The excellent Straight Statistics team have calmly debunked the claim - screamed in this article at the Mail, amongst others - that the number of women exceeding government unitary alcohol guidelines has grown by a fifth in the past decade.

Regular readers here will not be surprised to find that such an assertion is exactly what we have come to expect of reporting on alcohol matters recently. Superlative crap.

This, according to statistical experts remember, is what really happened.

The source of the data is the General Lifestyle Survey, 2009. Table 2.2 is a time series for those drinking more than the recommended limits. I have extracted data for 1998 to 2009 (see Table).

This shows a slow decline from 1998 to 2006, followed by an abrupt increase which was caused by a change in methodology. The percentage of women exceeding the limit surged from 12 to 20 per cent when this new method for converting volumes of alcohol to units was applied. Since then the slow decline has resumed.

There is no evidence here that actual drinking habits have changed. It is possible the old method underestimated drinking before 2006, and the new one is better. But this data is not evidence of a rising trend: the surprise is that the author of the ONS report did not realise this.
Incompetence from a public sector organisation? Surely not.

Nor is it true, as the Daily Mail asserts, that recent figures have pointed to a surge in binge drinking among females, particularly young girls. The percentage of 16-24 year-olds who drank more than three units on any one day has declined since 1998 from 42 per cent to 37 per cent, and the percentage who drank more than six units on at least one day has barely increased, from 23 to 25 per cent.

This is before taking account of the change in methodology, which itself added five percentage points to the score. Not much evidence here of a surge in binge drinking among young women.
In short, there is not one jot of truth in the entire article, merely a load of scaremongering garbage under the hackneyed Mail "Booze Britain" tag. Oh, and accompanied by the obligatory drunk girl shot which so outrages the middle Englander psyche, natch.
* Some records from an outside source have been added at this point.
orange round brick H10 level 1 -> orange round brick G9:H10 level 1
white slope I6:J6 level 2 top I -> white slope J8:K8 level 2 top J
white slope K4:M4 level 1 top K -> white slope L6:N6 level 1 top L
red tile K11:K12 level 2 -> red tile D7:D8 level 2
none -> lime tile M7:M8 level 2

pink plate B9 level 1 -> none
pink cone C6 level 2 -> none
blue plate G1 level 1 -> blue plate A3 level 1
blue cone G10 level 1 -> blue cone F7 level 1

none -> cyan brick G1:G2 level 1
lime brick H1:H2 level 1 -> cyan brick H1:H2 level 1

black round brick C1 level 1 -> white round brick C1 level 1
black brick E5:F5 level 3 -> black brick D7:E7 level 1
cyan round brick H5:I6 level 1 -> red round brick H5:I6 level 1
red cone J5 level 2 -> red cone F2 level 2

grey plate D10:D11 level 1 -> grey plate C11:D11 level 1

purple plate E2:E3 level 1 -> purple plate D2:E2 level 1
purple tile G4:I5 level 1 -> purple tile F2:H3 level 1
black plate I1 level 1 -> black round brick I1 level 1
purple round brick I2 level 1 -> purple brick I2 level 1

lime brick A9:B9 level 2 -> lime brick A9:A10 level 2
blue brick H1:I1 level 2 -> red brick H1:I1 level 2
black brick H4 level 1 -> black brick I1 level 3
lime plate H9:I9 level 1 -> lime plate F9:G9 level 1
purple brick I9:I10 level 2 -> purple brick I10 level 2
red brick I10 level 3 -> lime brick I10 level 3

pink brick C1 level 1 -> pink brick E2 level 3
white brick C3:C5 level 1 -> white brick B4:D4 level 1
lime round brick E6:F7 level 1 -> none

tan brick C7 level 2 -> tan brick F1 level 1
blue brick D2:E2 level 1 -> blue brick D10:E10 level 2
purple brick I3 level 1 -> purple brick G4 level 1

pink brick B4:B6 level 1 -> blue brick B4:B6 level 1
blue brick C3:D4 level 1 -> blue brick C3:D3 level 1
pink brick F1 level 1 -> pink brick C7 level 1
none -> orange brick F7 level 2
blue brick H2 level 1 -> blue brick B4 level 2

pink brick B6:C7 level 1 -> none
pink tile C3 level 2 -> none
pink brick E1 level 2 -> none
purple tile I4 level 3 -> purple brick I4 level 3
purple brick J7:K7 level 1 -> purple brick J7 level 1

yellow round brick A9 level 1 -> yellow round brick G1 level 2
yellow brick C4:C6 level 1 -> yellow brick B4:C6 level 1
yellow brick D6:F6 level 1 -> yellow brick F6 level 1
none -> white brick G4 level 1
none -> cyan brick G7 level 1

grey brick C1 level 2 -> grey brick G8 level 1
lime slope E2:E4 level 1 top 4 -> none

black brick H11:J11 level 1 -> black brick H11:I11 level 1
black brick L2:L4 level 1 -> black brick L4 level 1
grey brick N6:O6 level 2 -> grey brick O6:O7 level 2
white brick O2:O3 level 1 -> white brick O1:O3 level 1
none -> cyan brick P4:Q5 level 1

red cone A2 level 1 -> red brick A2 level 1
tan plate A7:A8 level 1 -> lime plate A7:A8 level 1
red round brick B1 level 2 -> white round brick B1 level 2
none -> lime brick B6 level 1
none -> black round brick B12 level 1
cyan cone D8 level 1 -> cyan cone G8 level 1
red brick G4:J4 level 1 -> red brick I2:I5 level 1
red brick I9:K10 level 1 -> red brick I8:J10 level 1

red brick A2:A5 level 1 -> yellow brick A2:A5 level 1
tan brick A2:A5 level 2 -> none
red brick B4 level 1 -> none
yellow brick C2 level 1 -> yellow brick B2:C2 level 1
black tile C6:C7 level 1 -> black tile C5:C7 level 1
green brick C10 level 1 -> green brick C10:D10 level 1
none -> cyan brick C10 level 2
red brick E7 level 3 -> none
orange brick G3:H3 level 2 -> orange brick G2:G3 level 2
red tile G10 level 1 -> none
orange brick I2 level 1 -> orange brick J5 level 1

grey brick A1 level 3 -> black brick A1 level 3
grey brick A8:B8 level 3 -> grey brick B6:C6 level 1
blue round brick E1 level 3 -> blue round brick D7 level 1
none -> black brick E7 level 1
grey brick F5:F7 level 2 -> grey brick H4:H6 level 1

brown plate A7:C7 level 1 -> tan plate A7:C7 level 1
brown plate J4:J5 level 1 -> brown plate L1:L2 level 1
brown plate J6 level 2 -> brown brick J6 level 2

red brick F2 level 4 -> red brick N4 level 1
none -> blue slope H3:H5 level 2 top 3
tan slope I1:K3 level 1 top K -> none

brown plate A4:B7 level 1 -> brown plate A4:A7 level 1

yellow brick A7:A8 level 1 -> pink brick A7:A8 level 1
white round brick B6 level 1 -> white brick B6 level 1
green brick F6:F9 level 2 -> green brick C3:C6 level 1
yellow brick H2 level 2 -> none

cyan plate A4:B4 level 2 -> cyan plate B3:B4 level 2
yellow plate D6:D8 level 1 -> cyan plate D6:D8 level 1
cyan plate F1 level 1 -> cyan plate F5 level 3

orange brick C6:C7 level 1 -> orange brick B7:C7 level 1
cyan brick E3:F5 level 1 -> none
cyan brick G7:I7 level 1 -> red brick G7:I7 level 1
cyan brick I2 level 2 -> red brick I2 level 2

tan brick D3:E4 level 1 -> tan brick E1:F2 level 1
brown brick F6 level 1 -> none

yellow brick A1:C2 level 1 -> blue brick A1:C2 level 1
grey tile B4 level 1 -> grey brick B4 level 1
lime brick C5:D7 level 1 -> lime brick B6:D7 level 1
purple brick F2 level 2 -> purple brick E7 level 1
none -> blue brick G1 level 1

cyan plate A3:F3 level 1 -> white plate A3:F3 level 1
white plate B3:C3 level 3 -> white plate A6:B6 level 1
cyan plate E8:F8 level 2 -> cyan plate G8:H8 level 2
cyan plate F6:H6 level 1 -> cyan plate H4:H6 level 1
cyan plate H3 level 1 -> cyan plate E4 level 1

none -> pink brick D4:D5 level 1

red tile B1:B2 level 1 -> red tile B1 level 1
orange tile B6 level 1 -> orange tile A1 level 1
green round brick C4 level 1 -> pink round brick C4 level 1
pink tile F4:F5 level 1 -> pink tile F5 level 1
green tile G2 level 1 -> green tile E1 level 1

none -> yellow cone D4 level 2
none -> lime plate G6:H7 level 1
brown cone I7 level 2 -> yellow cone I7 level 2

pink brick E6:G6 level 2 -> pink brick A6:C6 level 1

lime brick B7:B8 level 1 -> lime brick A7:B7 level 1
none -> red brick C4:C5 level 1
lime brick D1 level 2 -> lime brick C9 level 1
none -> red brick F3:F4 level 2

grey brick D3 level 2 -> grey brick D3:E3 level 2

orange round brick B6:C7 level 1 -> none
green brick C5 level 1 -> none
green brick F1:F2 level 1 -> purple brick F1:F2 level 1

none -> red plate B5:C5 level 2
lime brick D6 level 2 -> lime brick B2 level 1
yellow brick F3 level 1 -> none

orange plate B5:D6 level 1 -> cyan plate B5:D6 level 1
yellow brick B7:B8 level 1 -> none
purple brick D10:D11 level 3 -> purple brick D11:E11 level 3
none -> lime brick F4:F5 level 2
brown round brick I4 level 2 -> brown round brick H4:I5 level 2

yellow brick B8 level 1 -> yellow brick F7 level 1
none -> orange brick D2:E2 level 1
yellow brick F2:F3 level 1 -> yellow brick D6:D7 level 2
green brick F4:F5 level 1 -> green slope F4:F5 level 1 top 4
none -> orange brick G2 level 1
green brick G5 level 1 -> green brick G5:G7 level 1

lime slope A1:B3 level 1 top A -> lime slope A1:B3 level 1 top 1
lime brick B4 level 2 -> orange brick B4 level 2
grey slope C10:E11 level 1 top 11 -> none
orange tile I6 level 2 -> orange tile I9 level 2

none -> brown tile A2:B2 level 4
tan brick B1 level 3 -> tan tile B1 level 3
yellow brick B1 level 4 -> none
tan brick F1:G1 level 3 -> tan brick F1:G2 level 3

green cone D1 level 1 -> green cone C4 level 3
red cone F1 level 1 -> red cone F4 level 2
It's rather tiresome to be continually pointing out the false nature of our fabled binge-drinking epidemic, when a combination of slack ONS analysis and inept journalism can convince huge sections of society that booze armageddon is just around the corner. Despite incontrovertible evidence showing quite clearly that alcohol use is consistently declining.

It was in the paper, Guv, so it must be true, innit.

Unfortunately, MPs are just as gullible as your average ex-pat Mail mouth-frother, and this particular story - and it is just that ... a fanciful fairy tale - will doubtless have them muttering that something must be done.

Oh well, I can but put these things out there in the forlorn hope that someone in power, somewhere within the ranks of our addled parliamentary funny farm, will someday wake up to hard facts and stop peddling ill-informed bullshit based on nonsense they read in the paper, or heard from the Westminster Village simpleton.

Or I could do something more productive like banging my head against the garage wall.